Peau d’Âne, la fête est finie, de Marie Dilasser par Hélène Soulié au Théâtre Public de Montreuil

Dans la continuité de Blanche Neige, Histoire d’un prince, Marie Dilasser poursuit son travail d’écriture autour de la réinvention du conte qu’elle confronte aux problématiques contemporaines. Sa dernière pièce de théâtre jeune public Peau d’Âne, la fête est finie est construite en collaboration avec Hélène Soulié qui la met en scène au Théâtre Public de Montreuil. Un spectacle sur le fil du rasoir de la violence, porté par des comédiens mordants et une esthétique cinématographique.

Ce spectacle s’inscrit dans une époque empreinte du mouvement #metoo et d’une libération de la parole autour des violences et notamment celles perpétrées sur les enfants dans leur cercle familial. (Pour les moins sensibles, je vous renvoie au compte Instagram d’André Bescond). Ici Marie Dilasser mêle habilement l’univers des contes et de la fable à un point de vue moderne et tout en finesse. Les mots qui blessent et déchirent ne sont jamais prononcés ce qui rend l’horreur plus terrifiante et brouille les pistes du réel. Cette approche subtile montre comment surgissent l’interdit et l’irréparable au sein d’un quotidien normal en apparence. Une manière de mettre en avant le point de vue de l’enfant et sa perception de ce qui est interdit ou autorisé dans ses relations aux autres. Car dans ce spectacle comme souvent dans la réalité, ce sont les autres, l’extérieur qui réveillent les limites du consentement. 

Sous nos yeux l’intérieur d’une maison bourgeoise immaculée de blanc dans laquelle règne l’ordre et une propreté maladive. Pas de place pour la saleté dans ce cocon dans lequel semble régner la paix familiale. Ici la mère ne meurt pas. Elle prépare la recette de son fameux cake d’amour et quitte son mari avant la fin de la cuisson. Elle laisse son « coeur », sa fille, auprès de son père, cet être pilier censé protéger et veiller sur son enfant. Un père éditeur qui se transforme en Roi porc et dévore des yeux le corps de sa fille. Un père qui joue au jeu de se marier avec sa fille.

 « Un Papa – Le Roi Porc fait vibrer la chair soulève les tapis fait sortir les cadavres de tous les placards. Le Roi Porc donne une fougue une méchante envie de vivre un appétit colossal et contagieux. Le Roi Porc dévore la vie avec rage moi aussi je vais tout dévorer tes jambes ton ventre tes yeux tes reins ton foie ton cœur ! … C’est un jeu. Je joues. » – Peau d’Âne , la fête est finie – de Marie Dilasser aux Solitaires Intempestifs

Pour échapper à ce jeu dangereux, l’enfant décide de partir à la recherche de sa mère en compagnie de son acolyte Monique Bergamotte.

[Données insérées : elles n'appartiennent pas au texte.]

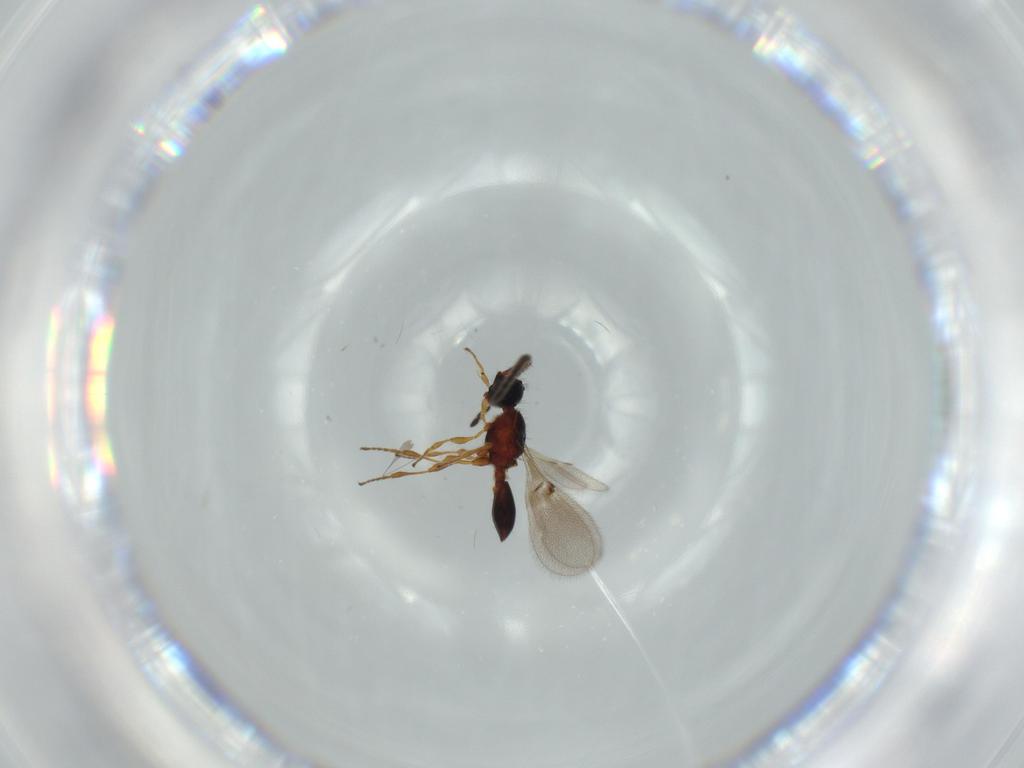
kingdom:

Une peluche d’âne un peu punk qui pour l’occasion prend forme humaine. Surgit devant nous un personnage mi âne mi queer qui préfère être nommé Francis et se genrer au féminin. Embarqués dans une auto tamponneuse ils rencontreront la Moche qui dort dehors, figure moderne de la Belle au bois dormant qui protège la forêt des affres des hommes. Ensemble ils aideront l’enfant à sortir du silence et à révéler ses secrets dévorants pour que justice lui soit rendue.

Hélène Soulié créait un univers photographique très stylisé. Au sein de la maison, les gestes sont millimétrés et mécaniques, les objets bougent tout seul et la maison toute entière vit au rythme d’une cadence parfaitement orchestrée. Les comédiens créaient des personnages loufoques et charismatiques. Entre rêves et cauchemars, la vidéo apporte une part de troubles et de dissimulations. Les costumes construisent un univers décalé un peu freaky à la Tim Burton et n’enlèvent rien à l’enchantement.